To tell the truth, I’m worried. Worried because I see grown men and women falling for obvious social engineering scams. Grown men and women that, I feel, should know better. But more than this, I am seeing a pattern emerge; there seems to be an inherent willingness in us all to believe what we read, simply because it is written. Some have been trained out of this urge or have simply grown or matured out of it. But too many haven’t. I’m sure I risk scorn from some who might say I’m a smartarse. I’ll risk it.

Facebook – the tool of choice for those who like to interact with their world or just lurk watching others live – is where I see much of this behaviour manifest itself. Facebook gives us two innocuous little clicky things: Like and Share. But, like the proverbial iceberg, there’s a lot more under the surface.
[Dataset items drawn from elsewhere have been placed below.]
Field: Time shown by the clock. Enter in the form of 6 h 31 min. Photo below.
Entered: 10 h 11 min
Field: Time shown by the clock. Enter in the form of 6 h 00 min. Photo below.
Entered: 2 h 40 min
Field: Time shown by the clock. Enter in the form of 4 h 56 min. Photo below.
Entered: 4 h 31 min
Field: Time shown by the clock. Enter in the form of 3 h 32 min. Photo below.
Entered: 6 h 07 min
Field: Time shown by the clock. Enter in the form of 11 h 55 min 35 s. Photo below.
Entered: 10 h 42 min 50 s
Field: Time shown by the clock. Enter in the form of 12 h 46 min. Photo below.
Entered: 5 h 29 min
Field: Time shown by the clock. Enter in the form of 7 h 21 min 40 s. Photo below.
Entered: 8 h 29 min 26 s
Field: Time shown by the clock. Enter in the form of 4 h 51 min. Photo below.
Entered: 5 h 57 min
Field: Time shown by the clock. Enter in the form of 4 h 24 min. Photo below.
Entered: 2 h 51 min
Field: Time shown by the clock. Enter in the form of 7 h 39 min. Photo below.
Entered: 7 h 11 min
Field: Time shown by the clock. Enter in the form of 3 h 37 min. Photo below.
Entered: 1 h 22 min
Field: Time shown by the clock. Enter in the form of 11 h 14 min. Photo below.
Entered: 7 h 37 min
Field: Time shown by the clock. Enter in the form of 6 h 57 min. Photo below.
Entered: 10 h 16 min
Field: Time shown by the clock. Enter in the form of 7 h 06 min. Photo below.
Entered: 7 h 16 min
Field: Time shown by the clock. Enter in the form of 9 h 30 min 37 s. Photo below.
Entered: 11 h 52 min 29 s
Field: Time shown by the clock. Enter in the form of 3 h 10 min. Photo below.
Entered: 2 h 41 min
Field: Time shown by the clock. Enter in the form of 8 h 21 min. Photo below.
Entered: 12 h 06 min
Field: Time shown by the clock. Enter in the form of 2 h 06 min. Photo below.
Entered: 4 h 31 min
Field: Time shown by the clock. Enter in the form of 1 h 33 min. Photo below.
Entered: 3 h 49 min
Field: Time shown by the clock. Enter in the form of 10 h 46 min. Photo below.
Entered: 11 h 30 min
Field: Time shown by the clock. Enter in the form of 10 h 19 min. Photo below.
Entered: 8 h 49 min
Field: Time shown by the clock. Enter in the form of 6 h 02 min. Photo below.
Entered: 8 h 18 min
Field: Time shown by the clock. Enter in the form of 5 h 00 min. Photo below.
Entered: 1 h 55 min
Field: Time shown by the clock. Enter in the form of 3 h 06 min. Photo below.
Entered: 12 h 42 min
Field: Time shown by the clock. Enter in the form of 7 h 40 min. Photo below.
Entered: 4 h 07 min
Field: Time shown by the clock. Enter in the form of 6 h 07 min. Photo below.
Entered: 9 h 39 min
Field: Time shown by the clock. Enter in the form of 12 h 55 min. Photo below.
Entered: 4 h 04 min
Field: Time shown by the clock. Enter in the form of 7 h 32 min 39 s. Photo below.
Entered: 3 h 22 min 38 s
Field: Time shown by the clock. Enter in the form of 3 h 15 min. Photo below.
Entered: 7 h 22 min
They carry responsibilities that many are unaware of.

And here is why: when you click Like or Share you cause something to happen: that something is called publishing. That action has legalities all over it. The fact that it is, technically, “re-publishing” carries no weight from a legal standpoint.

Examples of the types of posts I’ve seen shared recently are:

  • picture of a male in late teens holding a beer bottle; there’s a warning to watch out for him in animal rescue shelters – he’s looking for dogs to use in dogfights.
  • picture of a middle-aged man, warning that he’s living in a certain locality and he is a convicted rapist and murderer.
  • missing person reports with accompanying messages begging everyone to share
  • Share-ing and Like-ing of competition links, willy-nilly
  • Instant noodles are coated with wax and cause cancer

Properly researched and checked, I have no problem with any of these things. But when it becomes indiscriminate, it then starts to gnaw at me. I note that many have taken to automatically re-publishing most of what flows in front of them with no filter whatsoever. Don’t they know they’re opening themselves up to libel suits? Or that they’re annoying their (more enlightened) friends?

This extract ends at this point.